How had she heard? From Leyladin? “Almost. Myral thinks I may have to do another.”
Lyasa nodded. “That can happen.”
Faltar's eyes flicked back and forth between them. “You two are always leaving things out.” He slurped some of the barley soup, then broke off a chunk of bread and shoved it in his mouth.
“You'll learn why. I also heard that it won't be more than a few eight-days before you start in on the sewers.”
“So tell me what you're leaving out.”
“After you start in the sewers,” answered Lyasa.
“You're not fair.”
“You think chaos is fair?” countered the slender black-haired young woman.
“Or order?” added Heralt.
“You're all against me,” complained Faltar, spoiling his words with a wry smile.
Cerryl half-listened, watching as Bealtur returned to eat with Kesrik, but neither student spoke, and both ate quickly and left the hall.
“Cerryl... are you here?”
“Oh ...” He turned to Lyasa. “I'm sorry. I was thinking.”
“About what, I wonder?” Faltar grinned. “Or should I say who?”
“Better not,” countered Cerryl, “or I'll talk about your dreams.”
Faltar flushed.
“Look at him ... look at him.” Heralt smiled broadly.
“What... about... your dreams?” Faltar jabbed, bread still in his hand, toward Lyasa.
“My dreams are mine. And they remain mine.” She raised both eyebrows in high arches.

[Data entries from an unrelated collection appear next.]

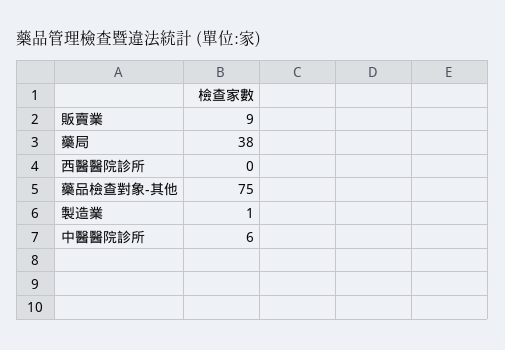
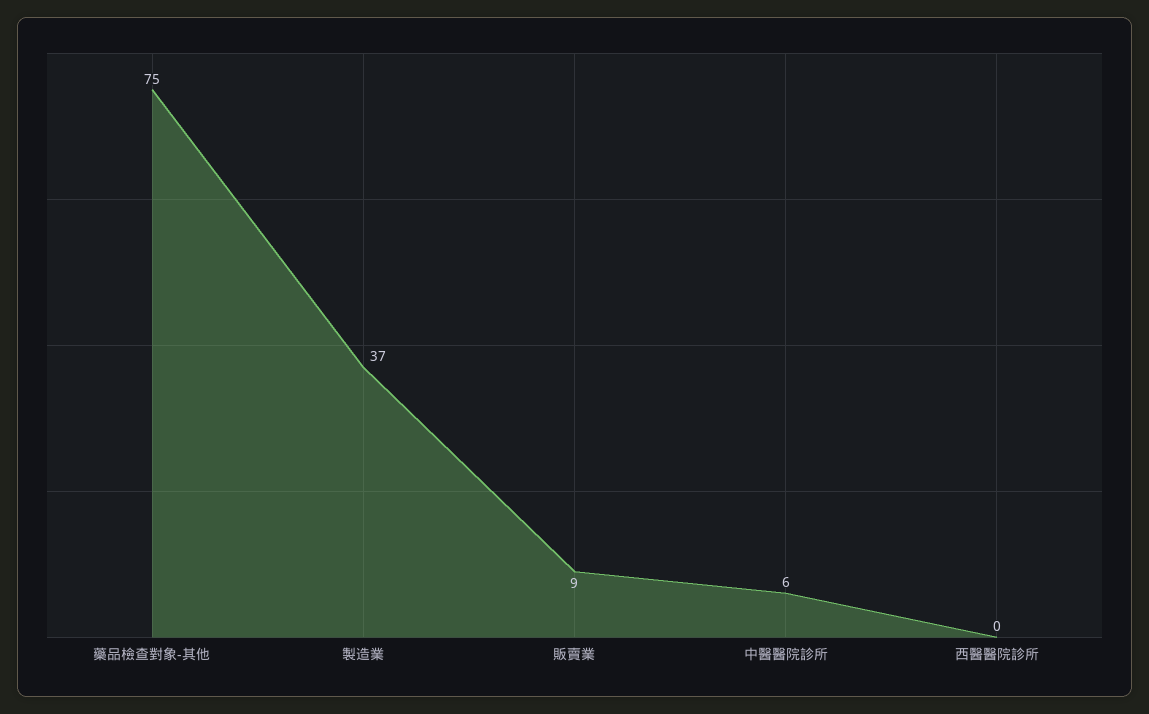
  {
    "販賣業": 9,
-   "藥局": 38,
    "西醫醫院診所": 0,
    "藥品檢查對象-其他": 75,
-   "製造業": 1,
+   "製造業": 37,
    "中醫醫院診所": 6
  }

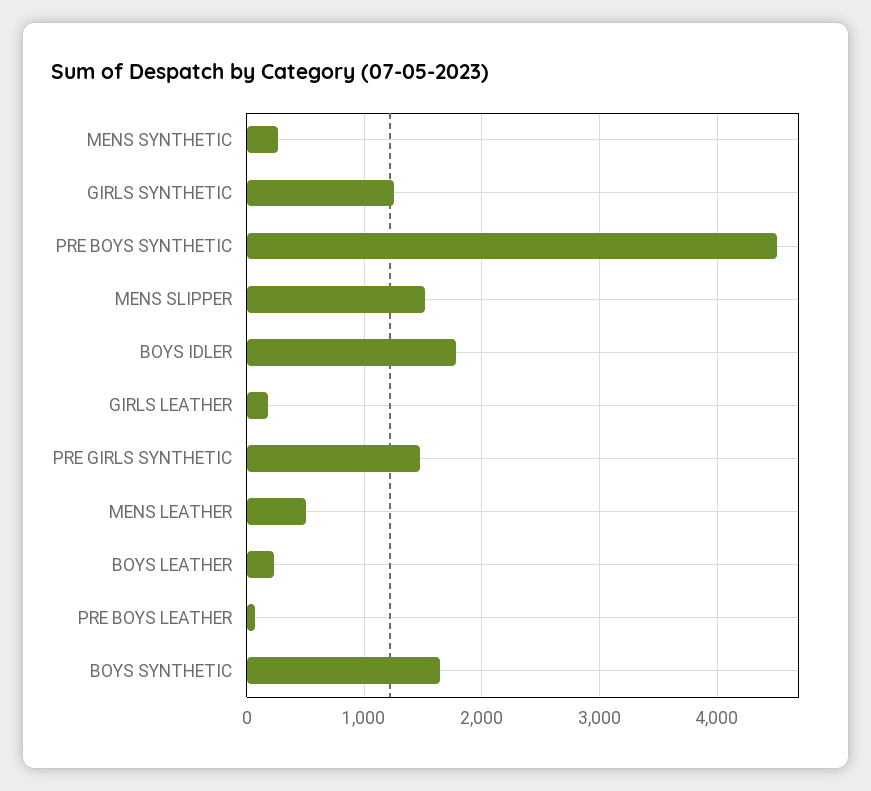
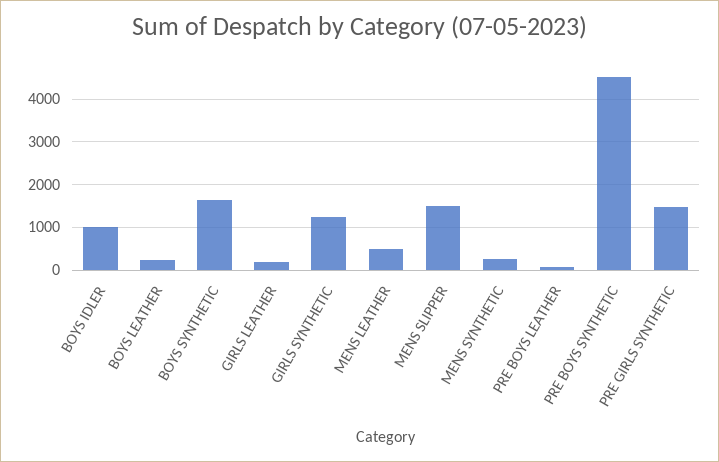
  {
    "MENS SYNTHETIC": 300,
    "GIRLS SYNTHETIC": 1200,
    "PRE BOYS SYNTHETIC": 4500,
    "MENS SLIPPER": 1500,
-   "BOYS IDLER": 1800,
+   "BOYS IDLER": 1000,
    "GIRLS LEATHER": 200,
    "PRE GIRLS SYNTHETIC": 1500,
    "MENS LEATHER": 500,
    "BOYS LEATHER": 200,
    "PRE BOYS LEATHER": 100,
    "BOYS SYNTHETIC": 1600
  }

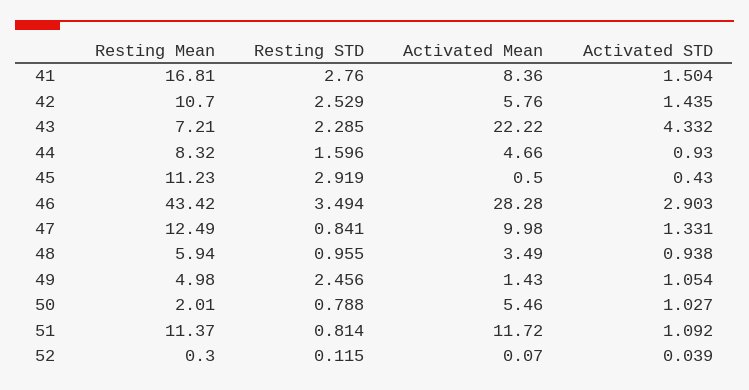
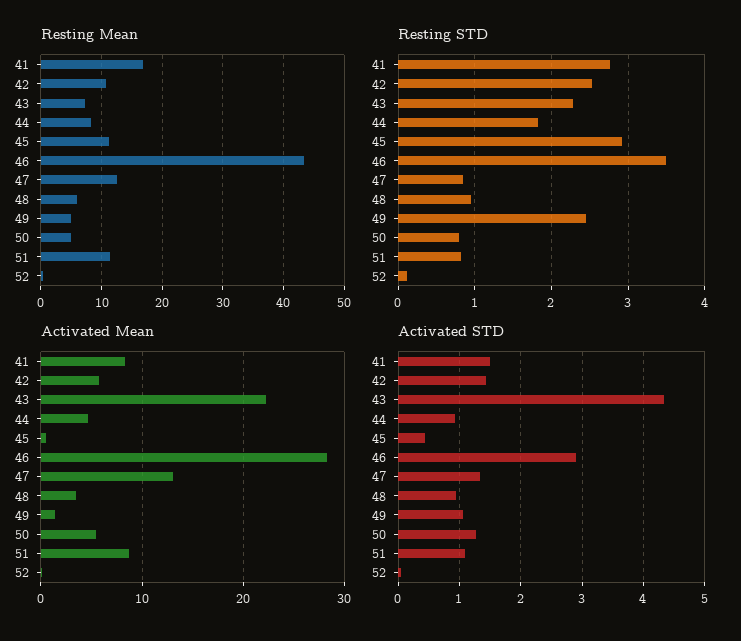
  {
    "Resting Mean": {
      "41": 16.81,
      "42": 10.7,
      "43": 7.21,
      "44": 8.32,
      "45": 11.23,
      "46": 43.42,
      "47": 12.49,
      "48": 5.94,
      "49": 4.98,
-     "50": 2.01,
+     "50": 5,
      "51": 11.37,
      "52": 0.3
    },
    "Resting STD": {
      "41": 2.76,
      "42": 2.529,
      "43": 2.285,
-     "44": 1.596,
+     "44": 1.8,
      "45": 2.919,
      "46": 3.494,
      "47": 0.841,
      "48": 0.955,
      "49": 2.456,
      "50": 0.788,
      "51": 0.814,
      "52": 0.115
    },
    "Activated Mean": {
      "41": 8.36,
      "42": 5.76,
      "43": 22.22,
      "44": 4.66,
      "45": 0.5,
      "46": 28.28,
-     "47": 9.98,
+     "47": 13,
      "48": 3.49,
      "49": 1.43,
      "50": 5.46,
-     "51": 11.72,
+     "51": 9,
      "52": 0.07
    },
    "Activated STD": {
      "41": 1.504,
      "42": 1.435,
      "43": 4.332,
      "44": 0.93,
      "45": 0.43,
      "46": 2.903,
      "47": 1.331,
      "48": 0.938,
      "49": 1.054,
-     "50": 1.027,
+     "50": 1.3,
      "51": 1.092,
      "52": 0.039
    }
  }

Cerryl couldn't help grinning.
“All of you ... all against me ...” protested Faltar.
“Poor Faltar ...”
Everyone laughed, even Faltar.
Later, well after dinner, Cerryl sat on the stool at the desk in his cell, looking blankly at the open pages of Naturale Mathematicks. The formulas and numbers in the dark iron-gall ink seemed written more in the evanescent white of chaos than in solid ordered black ink.
The more he learned the less he knew.
Anya was visiting Faltar in the darkness, shielding herself with ordered chaos... and Cerryl couldn't see why. Faltar didn't have wealthy family like Kesrik, and he wasn't powerful like Jeslek or Sterol.

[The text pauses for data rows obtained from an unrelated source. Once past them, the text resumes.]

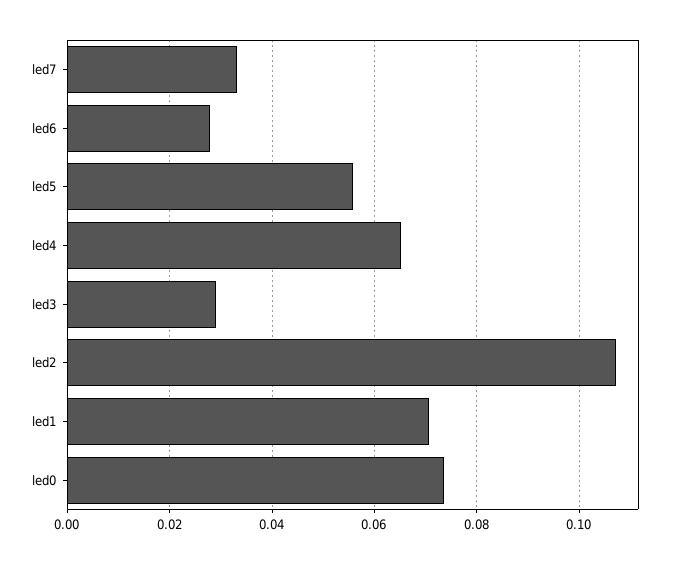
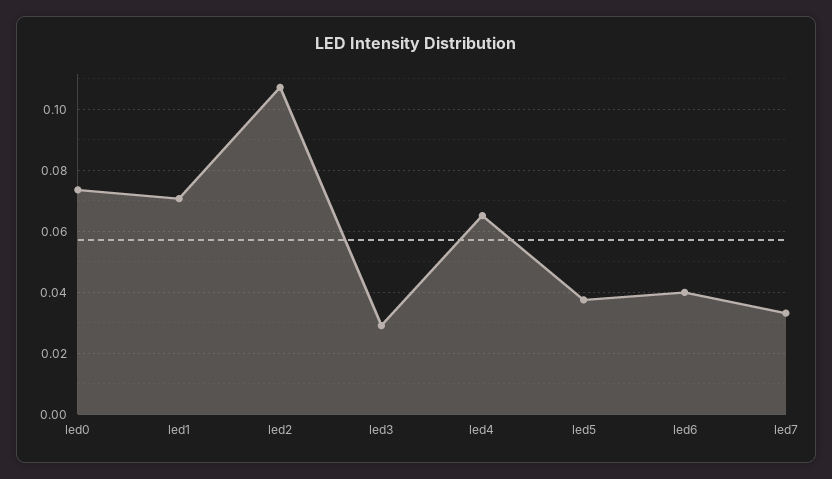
  {
    "led7": 0.034,
-   "led6": 0.028,
+   "led6": 0.04,
-   "led5": 0.056,
+   "led5": 0.038,
    "led4": 0.066,
    "led3": 0.03,
    "led2": 0.108,
    "led1": 0.07,
    "led0": 0.074
  }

Add to that that the collector tunnels Kesrik was supposed to have cleaned had been cleaned by someone else.
Then . . . Myral had warned Cerryl about radiating too much chaos, and then told him about the sewers assigned to Kesrik. The old mage had also told Leyladin about his progress. Had she asked?
A faint smile crossed Cerryl's face, but he shook his head. She'd been nothing more than friendly. Nothing more than friendly, and somewhat standoffish, he reminded himself.

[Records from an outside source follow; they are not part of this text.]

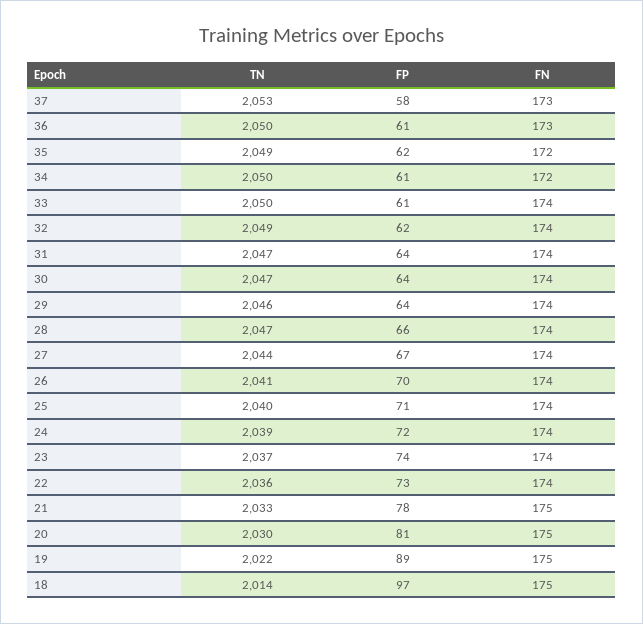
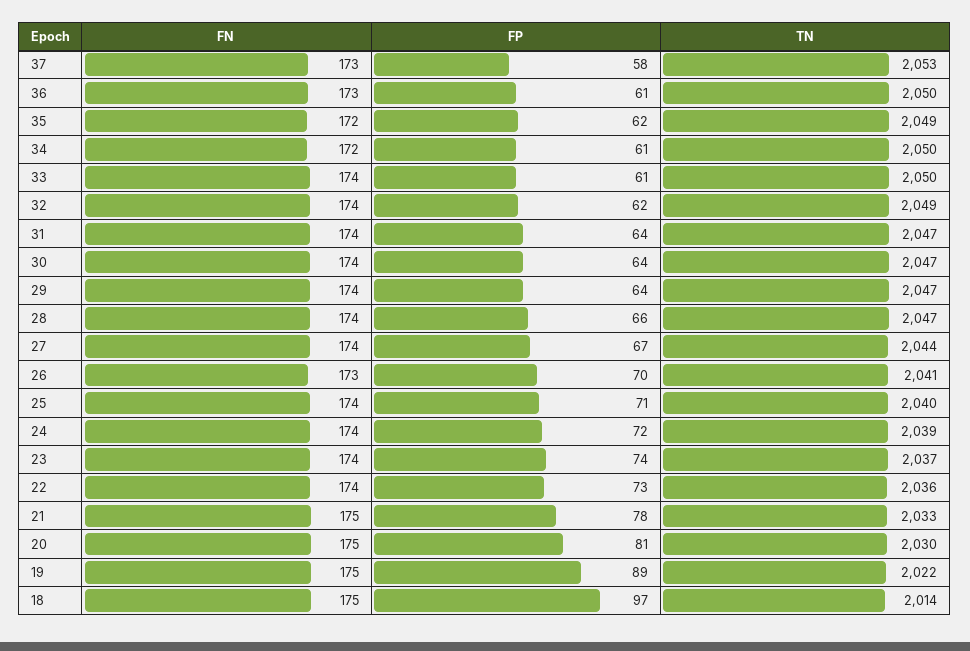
  {
    "TN": {
      "37": 2053,
      "36": 2050,
      "35": 2049,
      "34": 2050,
      "33": 2050,
      "32": 2049,
      "31": 2047,
      "30": 2047,
-     "29": 2046,
+     "29": 2047,
      "28": 2047,
      "27": 2044,
      "26": 2041,
      "25": 2040,
      "24": 2039,
      "23": 2037,
      "22": 2036,
      "21": 2033,
      "20": 2030,
      "19": 2022,
      "18": 2014
    },
    "FP": {
      "37": 58,
      "36": 61,
      "35": 62,
      "34": 61,
      "33": 61,
      "32": 62,
      "31": 64,
      "30": 64,
      "29": 64,
      "28": 66,
      "27": 67,
      "26": 70,
      "25": 71,
      "24": 72,
      "23": 74,
      "22": 73,
      "21": 78,
      "20": 81,
      "19": 89,
      "18": 97
    },
    "FN": {
      "37": 173,
      "36": 173,
      "35": 172,
      "34": 172,
      "33": 174,
      "32": 174,
      "31": 174,
      "30": 174,
      "29": 174,
      "28": 174,
      "27": 174,
-     "26": 174,
+     "26": 173,
      "25": 174,
      "24": 174,
      "23": 174,
      "22": 174,
      "21": 175,
      "20": 175,
      "19": 175,
      "18": 175
    }
  }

But what could Cerryl do? How could he protect himself?
Myral had talked about mages burning themselves out, and others like Sterol shielding their chaos powers. Why couldn't he do both? Let others think he had burned out some of his powers ... but conceal what he could do? Could he do it?
He swallowed.
But why shield? He nodded. Shielding was necessary because mages essentially carried chaos within themselves-or around them. Better to call on chaos or channel it from elsewhere ...
“Large words and thoughts...” The words almost dribbled from his lips and he glanced around the dark cell. Conceiving of the idea was easy. Working it out in a way convincing to others was a harder problem.
Another smile crossed his lips. He had an entire new sewer collector tunnel to work on, and no one to observe closely.
White Order
LXXV
The struggle between the white and the black, between the way of rightness and the powers of darkness, will continue so long as the world endures, for even as the Guild has banished one twisted vine of darkness, yet another springs from the wickedness of the world.
When the ancient white mages had imprisoned the dark forest of Naclos and created the great and peaceful land of Cyador, they believed that they had banished darkness forever, but the demon powers reached and drew mighty champions from far beyond the world, and the black mage Nylan sundered the prison created by the righteousness of Cyador and freed the dark forest.
When Westwind sundered the lands of the west, the white mages of long ago rebuilt the lands of the east into a bastion of light and prosperity, and founded the city of light itself, a beacon unto all the world that light, like the sun from which it comes, always conquers the darkness.
Then, after years of struggle, the white brethren of the Guild at last overthrew the tyranny of Westwind. Yet before the last stone had fallen before the last female demon had fallen on those defiled heights, the black wind wizard Creslin created another haven for darkness upon the barren isle of Recluce.
In the fullness of time, when Recluce is sundered and split in twain, then, too, will yet another black fortress arise, for never can darkness be overcome, but only conquered and held at bay so long as the right-thinking continue their efforts . . .
Yet, we should not consider such efforts as futile, for with each effort, the powers of light have increased and grown more able to provide peace, prosperity, and the providence of life to those who follow the path of light.